O Corinthians decidiu segurar Hugo Souza mesmo depois de nova investida europeia. O clube recusou uma proposta de 10 milhões de euros do Besiktas e manteve a linha adotada desde o começo do ano: o goleiro só sai por valores mais altos. A diretoria entende que o momento do camisa 1 ainda pode empurrar seu preço para cima, especialmente se ele seguir no radar da Seleção até a Copa do Mundo.
Por que o Corinthians fechou a porta agora
A régua já está definida internamente. O clube só aceita abrir conversa por algo em torno de 13 milhões de euros pelos 60% dos direitos econômicos que detém do jogador. Além disso, Hugo renovou contrato até 31 de dezembro de 2029 e tem multa para o exterior fixada em 100 milhões de euros — o que fortalece a posição alvinegra em qualquer negociação.
O endurecimento tem lógica esportiva e financeira. Desde que chegou ao Corinthians, Hugo soma mais de 100 partidas, empilhou títulos e deixou de ser apenas uma boa história de recuperação para virar ativo central do elenco. Vender agora, por uma oferta considerada abaixo do ideal, significaria perder um titular importante sem capturar o teto de valorização imaginado.
Quanto ele vale hoje — e por que a Copa pesa tanto
O valor de mercado atual de Hugo Souza está em 11 milhões de euros. A proposta recusada do Besiktas ficou, portanto, abaixo do patamar que o Corinthians considera aceitável e também abaixo da aposta de crescimento feita pelo entorno do goleiro.

O fator Copa entra justamente aí. Hugo foi convocado por Carlo Ancelotti para a última Data Fifa de março, ganhou vitrine internacional e passou a ser visto como goleiro em ascensão no ciclo final para o Mundial.
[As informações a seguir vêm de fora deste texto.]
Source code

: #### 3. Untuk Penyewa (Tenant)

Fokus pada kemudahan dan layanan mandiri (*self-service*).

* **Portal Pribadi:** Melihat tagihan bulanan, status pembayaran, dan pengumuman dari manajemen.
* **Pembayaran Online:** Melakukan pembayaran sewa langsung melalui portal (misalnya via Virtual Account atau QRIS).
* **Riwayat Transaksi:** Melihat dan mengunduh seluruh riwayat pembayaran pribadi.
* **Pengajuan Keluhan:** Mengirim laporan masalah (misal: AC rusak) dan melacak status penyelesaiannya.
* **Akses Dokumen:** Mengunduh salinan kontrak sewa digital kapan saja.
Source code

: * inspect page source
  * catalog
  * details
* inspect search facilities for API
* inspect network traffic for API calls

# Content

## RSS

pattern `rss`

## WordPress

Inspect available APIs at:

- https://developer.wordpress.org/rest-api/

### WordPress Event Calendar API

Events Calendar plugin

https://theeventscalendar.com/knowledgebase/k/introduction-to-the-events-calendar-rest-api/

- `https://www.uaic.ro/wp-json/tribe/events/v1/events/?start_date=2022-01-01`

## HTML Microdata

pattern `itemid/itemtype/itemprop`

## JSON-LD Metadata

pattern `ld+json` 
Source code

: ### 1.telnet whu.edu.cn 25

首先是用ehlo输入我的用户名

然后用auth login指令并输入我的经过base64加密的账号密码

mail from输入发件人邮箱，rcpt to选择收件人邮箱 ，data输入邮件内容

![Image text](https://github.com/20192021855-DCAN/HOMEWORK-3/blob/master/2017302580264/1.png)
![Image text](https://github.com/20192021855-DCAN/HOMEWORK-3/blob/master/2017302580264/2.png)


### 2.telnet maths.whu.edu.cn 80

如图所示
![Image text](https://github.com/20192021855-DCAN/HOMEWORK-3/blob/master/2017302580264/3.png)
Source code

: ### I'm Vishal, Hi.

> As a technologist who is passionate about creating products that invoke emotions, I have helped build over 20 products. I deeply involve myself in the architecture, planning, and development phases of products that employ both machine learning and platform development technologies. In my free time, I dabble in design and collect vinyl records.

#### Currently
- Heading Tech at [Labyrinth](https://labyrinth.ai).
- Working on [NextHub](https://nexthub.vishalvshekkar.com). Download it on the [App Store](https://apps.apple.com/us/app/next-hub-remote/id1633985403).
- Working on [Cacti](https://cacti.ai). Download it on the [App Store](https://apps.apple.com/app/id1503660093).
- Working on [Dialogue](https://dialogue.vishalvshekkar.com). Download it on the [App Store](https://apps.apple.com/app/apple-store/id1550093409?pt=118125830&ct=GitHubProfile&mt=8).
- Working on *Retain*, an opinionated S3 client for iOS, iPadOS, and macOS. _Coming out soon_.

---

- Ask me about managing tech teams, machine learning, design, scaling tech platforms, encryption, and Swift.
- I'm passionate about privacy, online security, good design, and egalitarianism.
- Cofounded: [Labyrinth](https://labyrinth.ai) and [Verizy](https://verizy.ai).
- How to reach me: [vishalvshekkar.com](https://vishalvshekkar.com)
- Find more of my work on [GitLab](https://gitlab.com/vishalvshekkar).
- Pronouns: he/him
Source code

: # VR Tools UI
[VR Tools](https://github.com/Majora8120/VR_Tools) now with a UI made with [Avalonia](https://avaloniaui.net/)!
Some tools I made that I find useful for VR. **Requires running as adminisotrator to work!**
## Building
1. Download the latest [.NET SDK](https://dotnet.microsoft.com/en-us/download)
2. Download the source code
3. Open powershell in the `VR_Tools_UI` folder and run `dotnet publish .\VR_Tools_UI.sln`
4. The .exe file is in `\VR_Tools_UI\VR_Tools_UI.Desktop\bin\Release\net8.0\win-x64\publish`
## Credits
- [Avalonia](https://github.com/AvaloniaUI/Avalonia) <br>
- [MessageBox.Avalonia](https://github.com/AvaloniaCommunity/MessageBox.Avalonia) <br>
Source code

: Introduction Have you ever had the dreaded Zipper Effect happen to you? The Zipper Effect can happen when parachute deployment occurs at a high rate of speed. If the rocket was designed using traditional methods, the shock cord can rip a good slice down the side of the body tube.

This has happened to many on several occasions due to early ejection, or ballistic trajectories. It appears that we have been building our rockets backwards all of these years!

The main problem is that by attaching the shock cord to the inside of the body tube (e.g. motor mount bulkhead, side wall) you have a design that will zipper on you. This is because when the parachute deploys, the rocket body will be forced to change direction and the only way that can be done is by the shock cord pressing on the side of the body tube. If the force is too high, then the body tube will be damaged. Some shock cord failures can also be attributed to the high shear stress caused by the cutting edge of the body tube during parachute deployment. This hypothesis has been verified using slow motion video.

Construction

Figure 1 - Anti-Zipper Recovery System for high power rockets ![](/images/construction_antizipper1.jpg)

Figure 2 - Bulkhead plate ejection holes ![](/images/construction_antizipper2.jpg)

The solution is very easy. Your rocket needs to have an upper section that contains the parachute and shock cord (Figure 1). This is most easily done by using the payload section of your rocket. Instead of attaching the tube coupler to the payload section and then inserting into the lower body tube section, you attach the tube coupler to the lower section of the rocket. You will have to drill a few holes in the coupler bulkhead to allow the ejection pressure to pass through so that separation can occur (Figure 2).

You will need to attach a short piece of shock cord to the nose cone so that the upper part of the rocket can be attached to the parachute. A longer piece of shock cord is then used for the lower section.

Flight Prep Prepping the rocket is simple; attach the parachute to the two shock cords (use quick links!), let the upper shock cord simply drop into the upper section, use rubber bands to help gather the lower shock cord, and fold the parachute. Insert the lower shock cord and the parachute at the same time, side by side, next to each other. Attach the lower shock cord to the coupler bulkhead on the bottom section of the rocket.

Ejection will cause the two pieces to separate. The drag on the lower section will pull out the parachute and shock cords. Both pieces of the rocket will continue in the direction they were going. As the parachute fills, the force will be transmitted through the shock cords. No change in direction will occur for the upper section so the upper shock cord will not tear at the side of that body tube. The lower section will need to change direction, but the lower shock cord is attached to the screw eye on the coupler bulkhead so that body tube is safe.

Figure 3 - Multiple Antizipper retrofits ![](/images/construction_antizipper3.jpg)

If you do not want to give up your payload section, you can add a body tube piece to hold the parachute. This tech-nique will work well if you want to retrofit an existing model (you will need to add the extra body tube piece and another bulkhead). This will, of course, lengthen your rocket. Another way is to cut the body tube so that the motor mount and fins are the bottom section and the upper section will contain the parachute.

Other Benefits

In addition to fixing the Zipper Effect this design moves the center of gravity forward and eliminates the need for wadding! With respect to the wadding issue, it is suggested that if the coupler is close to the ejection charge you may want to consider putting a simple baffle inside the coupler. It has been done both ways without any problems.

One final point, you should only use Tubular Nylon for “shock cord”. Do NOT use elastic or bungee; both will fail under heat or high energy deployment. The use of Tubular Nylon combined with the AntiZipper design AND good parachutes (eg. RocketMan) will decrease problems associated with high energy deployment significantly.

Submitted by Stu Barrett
Mesmo sem garantia de presença na lista final, estar mais perto da Seleção principal já muda o alcance de mercado — e ajuda a sustentar a estratégia de esperar mais um pouco antes de negociar.
O que o goleiro entrega em campo
Para a Europa, Hugo oferece um perfil valioso: 1,99 m, forte no jogo aéreo, com explosão para defesas de reação e hoje muito mais confiável emocionalmente do que em fases anteriores da carreira. Propostas de clubes como Milan e Besiktas reforçam que o interesse não é pontual — é recorrente.
No Brasileirão 2026, ele disputou os oito jogos do Corinthians até aqui e registrou três jogos sem sofrer gol, o que reforça a imagem de segurança que o clube quer preservar neste momento. Para o Corinthians, Hugo é mais do que um jogador valorizado — é uma peça que ainda pode render resultado em campo antes de render caixa.
O recado para o mercado
A mensagem do Corinthians é direta: Hugo Souza não está à venda por qualquer valor. O clube quer segurar o goleiro ao menos até que a Copa defina seu peso real no mercado internacional. Se a proposta não mudar de patamar, a porta permanece fechada — e o Besiktas aprendeu isso da forma mais objetiva possível.